• **Record extracts**:

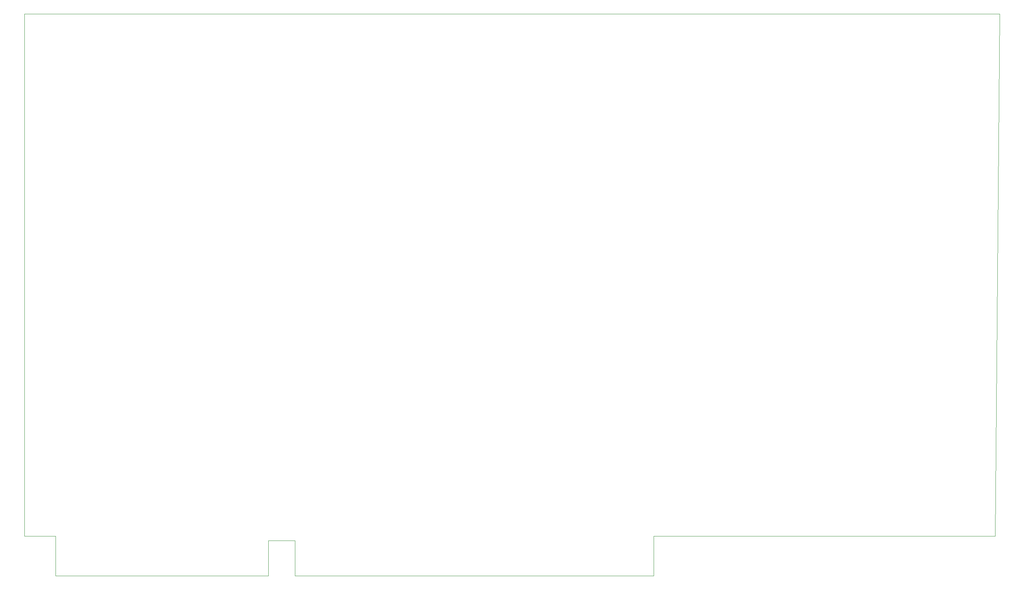
<source format=gbr>
%TF.GenerationSoftware,KiCad,Pcbnew,5.1.6-c6e7f7d~86~ubuntu18.04.1*%
%TF.CreationDate,2021-01-30T18:03:06+08:00*%
%TF.ProjectId,amiga_ocs,616d6967-615f-46f6-9373-2e6b69636164,rev?*%
%TF.SameCoordinates,Original*%
%TF.FileFunction,Profile,NP*%
%FSLAX46Y46*%
G04 Gerber Fmt 4.6, Leading zero omitted, Abs format (unit mm)*
G04 Created by KiCad (PCBNEW 5.1.6-c6e7f7d~86~ubuntu18.04.1) date 2021-01-30 18:03:06*
%MOMM*%
%LPD*%
G01*
G04 APERTURE LIST*
%TA.AperFunction,Profile*%
%ADD10C,0.050000*%
%TD*%
G04 APERTURE END LIST*
D10*
X37000000Y-148000000D02*
X37000000Y-139000000D01*
X85000000Y-148000000D02*
X37000000Y-148000000D01*
X85000000Y-140000000D02*
X85000000Y-148000000D01*
X91000000Y-140000000D02*
X85000000Y-140000000D01*
X91000000Y-148000000D02*
X91000000Y-140000000D01*
X172000000Y-148000000D02*
X91000000Y-148000000D01*
X172000000Y-139000000D02*
X172000000Y-148000000D01*
X249000000Y-139000000D02*
X172000000Y-139000000D01*
X250000000Y-21000000D02*
X249000000Y-139000000D01*
X30000000Y-21000000D02*
X250000000Y-21000000D01*
X30000000Y-139000000D02*
X30000000Y-21000000D01*
X37000000Y-139000000D02*
X30000000Y-139000000D01*
M02*

</source>
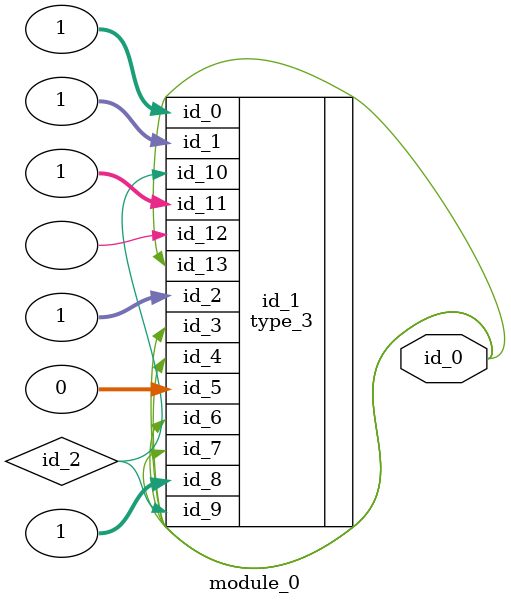
<source format=v>
module module_0 (
    output id_0
);
  type_3 id_1 (
      .id_0 (1),
      .id_1 (1),
      .id_2 (1),
      .id_3 (id_0),
      .id_4 (id_0),
      .id_5 (1 - 1),
      .id_6 (id_0),
      .id_7 (id_0),
      .id_8 (1),
      .id_9 (id_2),
      .id_10(id_2),
      .id_11(1),
      .id_12(),
      .id_13(id_0)
  );
endmodule

</source>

• **Exercise objective**:
Write out the data above in full and exactly, but not the pictures.

• **Output below**:
<source format=gbr>
%TF.GenerationSoftware,KiCad,Pcbnew,5.1.6-c6e7f7d~86~ubuntu18.04.1*%
%TF.CreationDate,2021-01-30T18:03:06+08:00*%
%TF.ProjectId,amiga_ocs,616d6967-615f-46f6-9373-2e6b69636164,rev?*%
%TF.SameCoordinates,Original*%
%TF.FileFunction,Profile,NP*%
%FSLAX46Y46*%
G04 Gerber Fmt 4.6, Leading zero omitted, Abs format (unit mm)*
G04 Created by KiCad (PCBNEW 5.1.6-c6e7f7d~86~ubuntu18.04.1) date 2021-01-30 18:03:06*
%MOMM*%
%LPD*%
G01*
G04 APERTURE LIST*
%TA.AperFunction,Profile*%
%ADD10C,0.050000*%
%TD*%
G04 APERTURE END LIST*
D10*
X37000000Y-148000000D02*
X37000000Y-139000000D01*
X85000000Y-148000000D02*
X37000000Y-148000000D01*
X85000000Y-140000000D02*
X85000000Y-148000000D01*
X91000000Y-140000000D02*
X85000000Y-140000000D01*
X91000000Y-148000000D02*
X91000000Y-140000000D01*
X172000000Y-148000000D02*
X91000000Y-148000000D01*
X172000000Y-139000000D02*
X172000000Y-148000000D01*
X249000000Y-139000000D02*
X172000000Y-139000000D01*
X250000000Y-21000000D02*
X249000000Y-139000000D01*
X30000000Y-21000000D02*
X250000000Y-21000000D01*
X30000000Y-139000000D02*
X30000000Y-21000000D01*
X37000000Y-139000000D02*
X30000000Y-139000000D01*
M02*

</source>
<source format=v>
module module_0 (
    output id_0
);
  type_3 id_1 (
      .id_0 (1),
      .id_1 (1),
      .id_2 (1),
      .id_3 (id_0),
      .id_4 (id_0),
      .id_5 (1 - 1),
      .id_6 (id_0),
      .id_7 (id_0),
      .id_8 (1),
      .id_9 (id_2),
      .id_10(id_2),
      .id_11(1),
      .id_12(),
      .id_13(id_0)
  );
endmodule

</source>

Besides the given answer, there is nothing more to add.